Fixing the heating system - again...

May 08, 2010 10:28

     I've noticed over the last several days that the main part of the house is cooler than it ought to be.  I had (incorrectly) assumed that this was due to the fact that the house is pretty drafty, a problem that I'll deal with as soon as I can afford to.  The thermostat was reading 18.5°c though it was set for 21°c.  It was definitely calling for heat, but when I checked the radiators, they were cold.  Uhoh...

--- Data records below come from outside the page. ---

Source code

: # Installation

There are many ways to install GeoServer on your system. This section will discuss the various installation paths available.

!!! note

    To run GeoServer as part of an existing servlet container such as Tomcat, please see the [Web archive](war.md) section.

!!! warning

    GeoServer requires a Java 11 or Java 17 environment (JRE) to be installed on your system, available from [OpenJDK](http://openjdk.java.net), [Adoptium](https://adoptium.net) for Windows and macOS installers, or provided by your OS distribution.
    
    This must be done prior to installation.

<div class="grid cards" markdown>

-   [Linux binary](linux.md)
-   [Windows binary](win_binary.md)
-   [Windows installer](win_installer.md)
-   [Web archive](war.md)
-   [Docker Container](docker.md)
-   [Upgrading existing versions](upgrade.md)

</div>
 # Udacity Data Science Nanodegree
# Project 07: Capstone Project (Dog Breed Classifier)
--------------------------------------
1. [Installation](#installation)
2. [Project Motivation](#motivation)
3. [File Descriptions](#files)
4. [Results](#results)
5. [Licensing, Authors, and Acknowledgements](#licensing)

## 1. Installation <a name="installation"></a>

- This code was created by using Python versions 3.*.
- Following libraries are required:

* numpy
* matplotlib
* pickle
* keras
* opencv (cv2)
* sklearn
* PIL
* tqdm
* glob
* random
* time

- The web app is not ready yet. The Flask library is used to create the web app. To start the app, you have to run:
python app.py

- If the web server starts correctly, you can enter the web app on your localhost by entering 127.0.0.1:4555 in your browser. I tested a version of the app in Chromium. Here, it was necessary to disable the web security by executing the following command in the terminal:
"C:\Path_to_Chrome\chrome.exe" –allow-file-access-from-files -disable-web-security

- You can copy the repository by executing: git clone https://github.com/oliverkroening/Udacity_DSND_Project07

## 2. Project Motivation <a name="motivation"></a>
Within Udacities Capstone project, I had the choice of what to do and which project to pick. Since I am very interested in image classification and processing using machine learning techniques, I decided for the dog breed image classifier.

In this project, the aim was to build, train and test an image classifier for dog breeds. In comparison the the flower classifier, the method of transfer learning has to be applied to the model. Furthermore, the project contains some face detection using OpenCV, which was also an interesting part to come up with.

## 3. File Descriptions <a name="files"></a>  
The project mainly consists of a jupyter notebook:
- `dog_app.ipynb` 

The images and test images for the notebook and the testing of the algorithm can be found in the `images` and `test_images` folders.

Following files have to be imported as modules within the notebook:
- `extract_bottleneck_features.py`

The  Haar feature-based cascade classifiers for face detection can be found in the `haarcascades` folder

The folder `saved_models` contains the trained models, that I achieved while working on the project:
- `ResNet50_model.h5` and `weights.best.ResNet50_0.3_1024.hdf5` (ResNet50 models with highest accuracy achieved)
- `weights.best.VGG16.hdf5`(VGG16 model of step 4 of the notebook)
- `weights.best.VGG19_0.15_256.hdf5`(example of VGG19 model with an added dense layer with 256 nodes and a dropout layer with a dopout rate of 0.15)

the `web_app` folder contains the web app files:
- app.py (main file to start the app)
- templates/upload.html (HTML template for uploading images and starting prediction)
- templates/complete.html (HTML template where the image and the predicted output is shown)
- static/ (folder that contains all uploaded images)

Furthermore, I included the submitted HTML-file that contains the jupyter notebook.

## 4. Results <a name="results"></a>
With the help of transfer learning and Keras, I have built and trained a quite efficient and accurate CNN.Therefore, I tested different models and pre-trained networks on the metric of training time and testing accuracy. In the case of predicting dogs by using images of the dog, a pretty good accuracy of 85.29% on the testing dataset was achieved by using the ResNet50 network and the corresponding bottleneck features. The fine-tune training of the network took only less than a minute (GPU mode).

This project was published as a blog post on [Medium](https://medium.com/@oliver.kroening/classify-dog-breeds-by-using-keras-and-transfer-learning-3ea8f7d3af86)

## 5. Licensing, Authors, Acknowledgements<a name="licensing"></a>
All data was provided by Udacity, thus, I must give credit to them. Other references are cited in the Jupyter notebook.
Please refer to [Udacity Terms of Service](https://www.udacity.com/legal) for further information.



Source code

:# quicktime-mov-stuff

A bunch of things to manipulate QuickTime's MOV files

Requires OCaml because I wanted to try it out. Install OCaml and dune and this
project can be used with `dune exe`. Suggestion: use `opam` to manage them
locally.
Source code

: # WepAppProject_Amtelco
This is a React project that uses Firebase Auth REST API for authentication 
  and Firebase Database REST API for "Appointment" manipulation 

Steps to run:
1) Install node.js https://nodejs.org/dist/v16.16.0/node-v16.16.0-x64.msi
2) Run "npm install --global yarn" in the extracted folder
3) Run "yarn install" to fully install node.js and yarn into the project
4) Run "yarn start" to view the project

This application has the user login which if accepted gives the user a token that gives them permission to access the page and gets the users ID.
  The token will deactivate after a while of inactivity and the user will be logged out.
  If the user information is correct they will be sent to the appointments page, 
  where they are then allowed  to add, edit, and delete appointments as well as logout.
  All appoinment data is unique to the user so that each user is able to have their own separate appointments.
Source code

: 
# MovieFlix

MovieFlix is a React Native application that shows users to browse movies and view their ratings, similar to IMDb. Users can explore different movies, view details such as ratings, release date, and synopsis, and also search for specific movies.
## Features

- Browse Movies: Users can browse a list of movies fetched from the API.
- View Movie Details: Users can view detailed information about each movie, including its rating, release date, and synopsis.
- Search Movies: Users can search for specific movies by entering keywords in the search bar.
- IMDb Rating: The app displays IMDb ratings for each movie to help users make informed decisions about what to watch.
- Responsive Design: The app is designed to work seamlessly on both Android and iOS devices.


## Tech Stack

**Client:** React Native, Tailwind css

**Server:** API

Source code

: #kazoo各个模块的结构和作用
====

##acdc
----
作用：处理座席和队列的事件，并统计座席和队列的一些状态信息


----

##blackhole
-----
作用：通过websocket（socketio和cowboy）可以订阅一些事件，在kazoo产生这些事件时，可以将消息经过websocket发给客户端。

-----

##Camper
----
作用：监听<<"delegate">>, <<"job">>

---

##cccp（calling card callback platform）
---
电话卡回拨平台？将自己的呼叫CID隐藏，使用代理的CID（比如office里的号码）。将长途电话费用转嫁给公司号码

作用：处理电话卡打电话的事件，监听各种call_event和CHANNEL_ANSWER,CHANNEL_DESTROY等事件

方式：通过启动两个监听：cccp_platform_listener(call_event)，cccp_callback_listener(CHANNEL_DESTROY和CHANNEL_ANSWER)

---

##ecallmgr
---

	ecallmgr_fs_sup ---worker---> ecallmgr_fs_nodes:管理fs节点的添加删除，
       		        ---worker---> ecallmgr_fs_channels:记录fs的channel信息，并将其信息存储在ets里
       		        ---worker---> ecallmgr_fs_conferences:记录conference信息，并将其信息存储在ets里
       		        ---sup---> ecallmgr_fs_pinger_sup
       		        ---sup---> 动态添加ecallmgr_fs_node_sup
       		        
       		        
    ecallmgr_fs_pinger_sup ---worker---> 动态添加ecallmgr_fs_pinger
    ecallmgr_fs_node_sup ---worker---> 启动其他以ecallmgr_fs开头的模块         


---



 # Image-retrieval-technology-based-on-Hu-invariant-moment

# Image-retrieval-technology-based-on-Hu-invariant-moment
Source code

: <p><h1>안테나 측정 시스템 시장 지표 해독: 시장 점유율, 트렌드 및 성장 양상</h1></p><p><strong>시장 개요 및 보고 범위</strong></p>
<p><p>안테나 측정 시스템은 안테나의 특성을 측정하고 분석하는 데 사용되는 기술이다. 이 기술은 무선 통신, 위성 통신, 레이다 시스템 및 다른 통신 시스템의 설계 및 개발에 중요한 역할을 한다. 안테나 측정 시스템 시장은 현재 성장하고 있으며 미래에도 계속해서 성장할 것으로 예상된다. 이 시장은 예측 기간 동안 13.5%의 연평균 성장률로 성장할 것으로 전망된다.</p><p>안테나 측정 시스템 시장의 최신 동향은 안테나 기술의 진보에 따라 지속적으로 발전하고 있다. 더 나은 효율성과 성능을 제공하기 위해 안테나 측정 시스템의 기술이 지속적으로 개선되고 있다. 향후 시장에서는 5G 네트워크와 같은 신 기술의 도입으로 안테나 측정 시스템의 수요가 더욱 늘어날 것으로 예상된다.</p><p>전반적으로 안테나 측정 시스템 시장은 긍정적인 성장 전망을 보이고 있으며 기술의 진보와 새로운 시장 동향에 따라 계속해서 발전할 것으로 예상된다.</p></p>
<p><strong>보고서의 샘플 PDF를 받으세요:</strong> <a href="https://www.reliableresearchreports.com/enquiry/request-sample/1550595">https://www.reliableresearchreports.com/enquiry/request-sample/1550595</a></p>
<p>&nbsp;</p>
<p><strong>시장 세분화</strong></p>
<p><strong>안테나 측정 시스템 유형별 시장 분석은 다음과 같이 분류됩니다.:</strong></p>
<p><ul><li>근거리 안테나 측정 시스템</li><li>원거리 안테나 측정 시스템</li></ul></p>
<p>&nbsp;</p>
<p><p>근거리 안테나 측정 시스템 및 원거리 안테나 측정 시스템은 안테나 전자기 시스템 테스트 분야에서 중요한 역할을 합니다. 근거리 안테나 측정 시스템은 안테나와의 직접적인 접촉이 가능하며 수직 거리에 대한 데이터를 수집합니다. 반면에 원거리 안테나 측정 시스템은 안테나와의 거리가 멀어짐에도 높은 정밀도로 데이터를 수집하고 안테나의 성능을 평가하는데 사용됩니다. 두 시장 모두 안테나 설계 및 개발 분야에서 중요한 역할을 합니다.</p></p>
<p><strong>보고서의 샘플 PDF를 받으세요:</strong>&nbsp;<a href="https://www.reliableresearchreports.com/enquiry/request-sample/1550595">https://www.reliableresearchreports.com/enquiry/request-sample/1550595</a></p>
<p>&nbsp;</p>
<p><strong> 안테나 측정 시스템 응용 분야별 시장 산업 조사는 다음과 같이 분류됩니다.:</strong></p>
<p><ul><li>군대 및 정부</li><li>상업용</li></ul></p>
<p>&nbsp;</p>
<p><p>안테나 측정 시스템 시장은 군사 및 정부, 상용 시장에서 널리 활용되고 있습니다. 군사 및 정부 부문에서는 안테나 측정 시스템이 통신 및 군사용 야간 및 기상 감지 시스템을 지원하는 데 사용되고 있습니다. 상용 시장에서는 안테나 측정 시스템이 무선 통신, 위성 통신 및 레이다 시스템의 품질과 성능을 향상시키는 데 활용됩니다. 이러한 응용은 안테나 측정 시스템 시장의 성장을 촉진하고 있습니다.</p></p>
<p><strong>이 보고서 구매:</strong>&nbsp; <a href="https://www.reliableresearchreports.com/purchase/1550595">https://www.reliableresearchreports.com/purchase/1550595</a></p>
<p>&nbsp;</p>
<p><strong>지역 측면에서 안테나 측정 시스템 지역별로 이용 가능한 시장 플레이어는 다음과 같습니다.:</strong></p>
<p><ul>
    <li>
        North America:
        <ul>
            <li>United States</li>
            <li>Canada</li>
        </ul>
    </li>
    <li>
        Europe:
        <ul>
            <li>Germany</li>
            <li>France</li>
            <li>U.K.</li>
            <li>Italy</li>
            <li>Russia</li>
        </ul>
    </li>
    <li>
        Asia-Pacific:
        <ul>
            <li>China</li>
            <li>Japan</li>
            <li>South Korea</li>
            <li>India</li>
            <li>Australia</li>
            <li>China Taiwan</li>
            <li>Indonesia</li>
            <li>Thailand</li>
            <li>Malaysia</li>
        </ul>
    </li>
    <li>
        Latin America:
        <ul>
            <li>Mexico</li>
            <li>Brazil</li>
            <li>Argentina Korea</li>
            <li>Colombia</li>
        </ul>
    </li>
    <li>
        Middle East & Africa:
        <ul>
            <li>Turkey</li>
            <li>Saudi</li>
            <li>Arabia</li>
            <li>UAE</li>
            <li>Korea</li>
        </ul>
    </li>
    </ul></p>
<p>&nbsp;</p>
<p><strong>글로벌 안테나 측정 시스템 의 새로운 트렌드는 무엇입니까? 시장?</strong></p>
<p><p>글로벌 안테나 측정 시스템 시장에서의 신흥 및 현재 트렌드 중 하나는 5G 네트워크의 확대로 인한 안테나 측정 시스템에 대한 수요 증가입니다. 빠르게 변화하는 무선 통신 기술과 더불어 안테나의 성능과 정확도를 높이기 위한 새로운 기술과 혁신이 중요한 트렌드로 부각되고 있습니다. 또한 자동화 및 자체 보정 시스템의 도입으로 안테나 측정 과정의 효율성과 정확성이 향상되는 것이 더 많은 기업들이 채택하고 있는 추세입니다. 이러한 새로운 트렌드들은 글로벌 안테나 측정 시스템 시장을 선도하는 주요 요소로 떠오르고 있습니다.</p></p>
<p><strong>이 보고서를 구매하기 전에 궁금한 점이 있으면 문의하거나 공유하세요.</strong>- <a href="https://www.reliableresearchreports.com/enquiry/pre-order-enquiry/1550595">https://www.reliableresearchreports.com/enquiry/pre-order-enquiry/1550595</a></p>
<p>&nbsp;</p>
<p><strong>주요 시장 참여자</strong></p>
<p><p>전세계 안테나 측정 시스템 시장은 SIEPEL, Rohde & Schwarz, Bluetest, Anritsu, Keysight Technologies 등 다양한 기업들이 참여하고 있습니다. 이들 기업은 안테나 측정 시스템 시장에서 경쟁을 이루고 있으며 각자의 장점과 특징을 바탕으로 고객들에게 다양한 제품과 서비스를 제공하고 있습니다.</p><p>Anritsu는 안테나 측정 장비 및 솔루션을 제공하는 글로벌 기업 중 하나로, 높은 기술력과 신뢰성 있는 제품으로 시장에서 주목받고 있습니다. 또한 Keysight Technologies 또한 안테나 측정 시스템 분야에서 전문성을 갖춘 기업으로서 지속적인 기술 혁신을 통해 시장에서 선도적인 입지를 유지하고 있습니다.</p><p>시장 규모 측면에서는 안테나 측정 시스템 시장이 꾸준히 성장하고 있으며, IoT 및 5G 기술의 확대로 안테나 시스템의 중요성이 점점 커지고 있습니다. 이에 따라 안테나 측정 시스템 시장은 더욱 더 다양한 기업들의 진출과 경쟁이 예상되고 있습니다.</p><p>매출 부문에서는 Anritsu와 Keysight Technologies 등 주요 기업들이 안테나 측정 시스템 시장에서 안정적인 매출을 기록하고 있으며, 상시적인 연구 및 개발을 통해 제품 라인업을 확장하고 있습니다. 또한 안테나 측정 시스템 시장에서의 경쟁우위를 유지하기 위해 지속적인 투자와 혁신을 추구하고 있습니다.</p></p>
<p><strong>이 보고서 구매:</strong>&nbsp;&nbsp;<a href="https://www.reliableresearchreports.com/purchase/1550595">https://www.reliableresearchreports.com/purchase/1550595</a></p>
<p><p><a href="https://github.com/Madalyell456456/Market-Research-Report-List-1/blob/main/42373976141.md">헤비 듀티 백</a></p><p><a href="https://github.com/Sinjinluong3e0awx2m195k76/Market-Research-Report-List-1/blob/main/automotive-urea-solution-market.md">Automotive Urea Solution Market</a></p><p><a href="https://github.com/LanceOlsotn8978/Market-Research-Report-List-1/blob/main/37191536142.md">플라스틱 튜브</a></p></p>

     My first worry was that the boiler had conked out again.  Checking it, I found that it was also cold; Attempting to reset it didn't do any good.  Turning up the thermostat in the bedroom made the boiler fire up properly, so I knew it was okay.  *whew!*   I began to wonder if the connections to the hallway thermostat were questionable, but all of the wiring seemed intact.  A major problem was that none of the wiring was labelled properly.  Tracing the wiring, I found that the bedroom valve was wired into the block labelled hallway, and vice-versa.  We never had an issue with incorrect temperatures before, so I figured something else must be amiss.  It was past midnight at this time and I was tired; The house was cool, but not freezing, so I decided to call it a night and that I'd deal with it in the morning.

My first concern when I started this morning was to correct the labelling so that I knew which circuit (bedroom or hallway) I was working with.  Fortunately, from downstairs you can see the supply and return pipes, so it was easy to confirm which circuit was which.  The labels on the wiring block were backwards, but the wiring had been reversed to compensate.  So a negative-negative made it all right again.  AURGH!!!  The bottom line is that when the control-valves were replaced back in 2007, whoever installed it didn't pay proper attention to what he was doing, and trimmed the wires before making sure he had them in the right places according to the original labelling.  Then to correct his mistake, he just switched the wires from the thermostats around instead of re-labelling the panel.  It took me a few minutes of probing with a multi-meter to confirm which circuit was which, and re-label everything.


     Once I knew which was which, it was a matter of finding out why things were not working properly.  A Zone-Valve has two jobs: 1) A small synchronous motor inside turns a shaft that opens or closes the actual water-valve to which it is mounted;  2) a cam activates a micro-switch that tells the boiler to fire up.  When I tried re-powering the system, I could hear the zone-valve starting to open, and a brief click as the boiler would start to fire up, then shut off again.  I removed the control-section from the brass valve (they just pop off by sliding a switch) and removed the cover to get a look inside.  Under the cover was the synchronous motor, and hidden beneath it was the micro-switch.  As you can see in the image, there's a larger metal slide sitcking out; This allows you to force the motor (and valve) into the open position for removal and/or trouble-shooting.  By moving this lever, I was able to confirm that the cam was rotating properly and pressing the switch.  Using a small screw-driver, I clicked the switch on and off several times, listening to it "click" each time.

I turned the power on again, and watched the motor slowly turn the valve-control shaft, and also engage the switch.  This time, the boiler fired up!  Shutting it off again, the motor slid back to the off position, and I put the control-module back onto the water-valve.  Once more powering up the system, I confirmed that it was now working properly.  My guess is that the switch must have gotten stuck, or dirty (or something) and that by manually clicking it several times it cleared the problem and now it's working again.  I turned the power off one last time, removed the control and replaced the cover, then put everything back again and restored the power.

Everything is working properly now; The boiler is running properly, the zones are correctly wired and labelled, and the house is warming up again.  What bothers me the most is that if the switch had totally failed, I'd be faced with having to buy an entire new control module for about $75 to replace a $2 switch.  The switch is a removable part if one knows how to take these things apart.  Fortunately, I'm one of these people who knows how to take things apart (putting them back together again can be another matter!)  Once we're safely into the Summer and I can shut down the heating system for a while, I plan to get a better look into the control-module and get a couple of extra switches, just to be prepared.